While discussing Shelley Jackson’s My Body – A Wunderkammer in class, I said that I would like to know for each page, how many other pages point to it, and that knowing that would illustrate something about the body parts most on Jackson’s mind, the body parts that she mentions most while discussing other parts. The more I thought about that, the more I felt like I had put my finger on something really interesting: a kind of text analysis that can only be done on hypertext literature. A lot of work has been done in the field of text analysis as well as visualizing text analysis (as Kai mentioned in class, Hanna Piotrowska’s project “If On A Winter’s Night A Traveler: Text & Data”). Wouldn’t it be interesting to see what ways visualizing hypertext analysis would differ from visualizing traditional text analysis?
For my project, I will perform some hypertext analysis on Wunderkammer and then design a visualization based on the analysis. As I said before, I am interested in how and how often the different pages connect to each other. By going through the website page by page and listing where the hyperlinks on each page take you, I will create a sort of adjacency matrix where the pages are nodes and adjacent nodes are the pages you can reach directly from a specific page (applying my computer science background here). With this, I will be able to draw a map of Wunderkammer’s internal logic, where each node is a page and edges between nodes represent a hyperlink connection, and node size many represent how many pages lead there.

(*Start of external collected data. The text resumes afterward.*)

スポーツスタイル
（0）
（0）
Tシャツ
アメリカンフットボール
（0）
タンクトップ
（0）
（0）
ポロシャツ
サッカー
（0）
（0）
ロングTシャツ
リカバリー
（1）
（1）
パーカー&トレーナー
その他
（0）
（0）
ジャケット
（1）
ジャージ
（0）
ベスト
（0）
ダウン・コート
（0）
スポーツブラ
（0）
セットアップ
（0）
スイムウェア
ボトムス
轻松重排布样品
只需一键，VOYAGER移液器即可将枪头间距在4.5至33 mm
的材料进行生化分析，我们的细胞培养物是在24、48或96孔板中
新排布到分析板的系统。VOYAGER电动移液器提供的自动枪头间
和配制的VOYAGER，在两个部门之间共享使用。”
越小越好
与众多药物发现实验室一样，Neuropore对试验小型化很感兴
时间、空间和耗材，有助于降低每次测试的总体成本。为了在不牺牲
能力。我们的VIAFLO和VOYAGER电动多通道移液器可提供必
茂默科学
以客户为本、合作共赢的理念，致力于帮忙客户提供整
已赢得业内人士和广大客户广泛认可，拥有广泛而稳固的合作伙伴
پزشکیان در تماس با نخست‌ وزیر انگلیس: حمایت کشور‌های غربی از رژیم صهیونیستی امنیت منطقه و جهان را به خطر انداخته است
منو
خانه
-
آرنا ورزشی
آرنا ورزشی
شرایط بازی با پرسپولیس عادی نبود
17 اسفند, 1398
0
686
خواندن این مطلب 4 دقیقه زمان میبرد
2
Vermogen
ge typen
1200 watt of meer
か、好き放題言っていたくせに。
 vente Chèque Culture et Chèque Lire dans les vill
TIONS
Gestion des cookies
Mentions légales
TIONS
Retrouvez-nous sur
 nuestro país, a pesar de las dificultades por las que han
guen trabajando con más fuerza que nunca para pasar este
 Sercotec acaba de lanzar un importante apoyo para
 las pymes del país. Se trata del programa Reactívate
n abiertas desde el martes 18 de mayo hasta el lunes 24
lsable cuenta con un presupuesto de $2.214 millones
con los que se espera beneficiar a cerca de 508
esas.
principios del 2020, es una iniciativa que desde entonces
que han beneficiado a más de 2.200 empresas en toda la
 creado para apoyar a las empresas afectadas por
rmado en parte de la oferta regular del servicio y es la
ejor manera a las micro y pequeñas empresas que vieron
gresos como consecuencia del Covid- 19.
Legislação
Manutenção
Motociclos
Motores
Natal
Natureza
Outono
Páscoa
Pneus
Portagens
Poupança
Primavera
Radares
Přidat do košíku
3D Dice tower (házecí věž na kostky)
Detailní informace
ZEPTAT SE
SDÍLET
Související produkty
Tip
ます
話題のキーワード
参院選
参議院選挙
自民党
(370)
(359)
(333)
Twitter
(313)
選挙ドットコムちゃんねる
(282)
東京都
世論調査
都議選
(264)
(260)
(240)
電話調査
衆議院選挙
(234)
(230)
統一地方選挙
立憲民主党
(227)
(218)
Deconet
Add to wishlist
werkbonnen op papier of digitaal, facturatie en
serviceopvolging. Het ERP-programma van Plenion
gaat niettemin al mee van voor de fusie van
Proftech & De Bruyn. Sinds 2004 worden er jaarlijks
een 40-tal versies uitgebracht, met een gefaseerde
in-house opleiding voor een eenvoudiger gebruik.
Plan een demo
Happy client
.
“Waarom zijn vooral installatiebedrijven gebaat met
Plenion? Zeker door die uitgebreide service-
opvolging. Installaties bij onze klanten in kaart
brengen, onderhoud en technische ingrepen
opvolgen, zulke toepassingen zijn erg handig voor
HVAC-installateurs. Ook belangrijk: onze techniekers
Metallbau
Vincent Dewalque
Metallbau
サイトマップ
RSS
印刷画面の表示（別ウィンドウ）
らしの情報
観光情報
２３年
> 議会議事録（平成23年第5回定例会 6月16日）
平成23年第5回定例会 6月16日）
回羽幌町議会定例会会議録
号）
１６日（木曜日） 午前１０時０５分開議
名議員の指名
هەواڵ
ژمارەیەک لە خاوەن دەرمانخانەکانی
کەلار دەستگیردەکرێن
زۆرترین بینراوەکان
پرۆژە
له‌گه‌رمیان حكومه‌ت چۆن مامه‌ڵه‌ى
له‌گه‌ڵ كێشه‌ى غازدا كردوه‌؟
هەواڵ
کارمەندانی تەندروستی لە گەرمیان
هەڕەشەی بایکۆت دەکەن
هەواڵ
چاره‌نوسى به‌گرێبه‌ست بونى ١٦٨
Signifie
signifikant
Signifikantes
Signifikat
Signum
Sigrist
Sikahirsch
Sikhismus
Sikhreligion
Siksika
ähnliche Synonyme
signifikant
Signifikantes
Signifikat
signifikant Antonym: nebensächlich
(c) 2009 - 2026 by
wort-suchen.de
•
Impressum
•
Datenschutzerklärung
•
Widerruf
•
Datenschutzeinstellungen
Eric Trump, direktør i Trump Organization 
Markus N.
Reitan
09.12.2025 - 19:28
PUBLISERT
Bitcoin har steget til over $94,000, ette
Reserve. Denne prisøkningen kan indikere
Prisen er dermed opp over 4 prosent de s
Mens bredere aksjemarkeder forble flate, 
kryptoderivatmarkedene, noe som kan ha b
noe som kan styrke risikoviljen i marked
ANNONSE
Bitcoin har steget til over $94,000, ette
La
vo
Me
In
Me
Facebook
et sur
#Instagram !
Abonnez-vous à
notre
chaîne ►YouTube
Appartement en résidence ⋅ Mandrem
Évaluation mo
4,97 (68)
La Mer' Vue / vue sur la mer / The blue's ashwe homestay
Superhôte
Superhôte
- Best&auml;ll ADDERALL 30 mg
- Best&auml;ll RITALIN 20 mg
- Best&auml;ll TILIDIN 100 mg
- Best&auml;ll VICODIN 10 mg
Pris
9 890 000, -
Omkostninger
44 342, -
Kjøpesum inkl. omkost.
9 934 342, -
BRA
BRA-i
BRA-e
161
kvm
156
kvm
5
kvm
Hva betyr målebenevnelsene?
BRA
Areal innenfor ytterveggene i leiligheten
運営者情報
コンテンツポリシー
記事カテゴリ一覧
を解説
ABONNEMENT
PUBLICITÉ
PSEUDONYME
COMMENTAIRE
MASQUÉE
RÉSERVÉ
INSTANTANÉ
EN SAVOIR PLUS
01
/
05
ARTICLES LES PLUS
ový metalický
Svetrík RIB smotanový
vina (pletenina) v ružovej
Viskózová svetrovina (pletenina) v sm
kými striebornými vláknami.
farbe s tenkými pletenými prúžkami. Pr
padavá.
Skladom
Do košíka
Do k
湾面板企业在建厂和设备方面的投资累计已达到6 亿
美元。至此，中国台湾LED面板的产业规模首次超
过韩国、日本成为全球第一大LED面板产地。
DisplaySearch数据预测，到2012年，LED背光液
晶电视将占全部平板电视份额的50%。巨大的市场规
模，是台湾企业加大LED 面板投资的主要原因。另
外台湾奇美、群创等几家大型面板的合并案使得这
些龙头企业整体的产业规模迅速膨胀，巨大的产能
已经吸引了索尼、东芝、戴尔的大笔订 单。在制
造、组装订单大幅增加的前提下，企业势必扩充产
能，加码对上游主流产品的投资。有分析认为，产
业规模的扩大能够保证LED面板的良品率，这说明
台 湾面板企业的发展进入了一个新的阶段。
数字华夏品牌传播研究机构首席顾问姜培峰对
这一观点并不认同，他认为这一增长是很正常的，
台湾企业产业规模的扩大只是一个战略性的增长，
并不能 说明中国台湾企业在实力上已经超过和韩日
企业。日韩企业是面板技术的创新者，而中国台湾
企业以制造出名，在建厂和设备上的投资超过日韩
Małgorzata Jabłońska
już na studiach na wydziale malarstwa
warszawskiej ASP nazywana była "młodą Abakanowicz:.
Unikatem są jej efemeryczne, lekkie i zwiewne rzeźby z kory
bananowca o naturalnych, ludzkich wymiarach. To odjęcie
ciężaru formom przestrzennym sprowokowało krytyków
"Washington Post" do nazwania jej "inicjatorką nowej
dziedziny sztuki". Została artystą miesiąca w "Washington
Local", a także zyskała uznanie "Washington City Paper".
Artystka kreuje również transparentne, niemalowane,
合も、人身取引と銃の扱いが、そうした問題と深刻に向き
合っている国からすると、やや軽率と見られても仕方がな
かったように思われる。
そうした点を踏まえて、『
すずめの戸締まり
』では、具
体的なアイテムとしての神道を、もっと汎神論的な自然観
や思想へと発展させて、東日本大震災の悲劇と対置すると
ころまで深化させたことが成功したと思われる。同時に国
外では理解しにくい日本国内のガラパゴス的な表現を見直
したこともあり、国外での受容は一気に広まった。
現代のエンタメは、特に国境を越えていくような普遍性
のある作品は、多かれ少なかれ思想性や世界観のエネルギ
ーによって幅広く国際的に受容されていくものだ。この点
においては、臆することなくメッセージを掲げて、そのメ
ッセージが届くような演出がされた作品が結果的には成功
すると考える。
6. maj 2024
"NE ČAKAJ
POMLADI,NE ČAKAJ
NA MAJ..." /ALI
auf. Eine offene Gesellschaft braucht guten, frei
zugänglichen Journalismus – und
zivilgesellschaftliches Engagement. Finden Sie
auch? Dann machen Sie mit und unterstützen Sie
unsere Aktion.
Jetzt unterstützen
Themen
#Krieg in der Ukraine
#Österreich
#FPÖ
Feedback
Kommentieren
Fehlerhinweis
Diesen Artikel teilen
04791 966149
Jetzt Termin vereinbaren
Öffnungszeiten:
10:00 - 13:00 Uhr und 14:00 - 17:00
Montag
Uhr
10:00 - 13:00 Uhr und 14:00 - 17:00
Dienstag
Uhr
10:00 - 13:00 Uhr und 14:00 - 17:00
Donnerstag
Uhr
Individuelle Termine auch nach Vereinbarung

There is a lot I can do visually that plays on the same ideas of Wunderkammer, like laying my graph out like a human body, mirroring the collection of links on the image that makes up the front cover of Wunderkammer. I will likely hand draw (or digitally hand draw) my visualization so that I have more control over the visual aspect of my piece and can try to capture the same feeling as the illustrations in Wunderkammer. I hope that my visualization will offer an additional way to understand Wunderkammer by diving into the mechanics that make it so unique, the web of interwoven stories and what they say about each other by being connected in the way they are.


As I said in class, this is a really cool idea. In a way, there’s a kind of “hystericizing” force at work in this project, as the psychoanalysts say, deranging and disordering the body’s organization by moving the organs around and revealing subterranean and subversive ways those organs “talk” to each other. Go forth and prosper: this is a great idea that’s nicely scaled, I think, to an end-of-term project.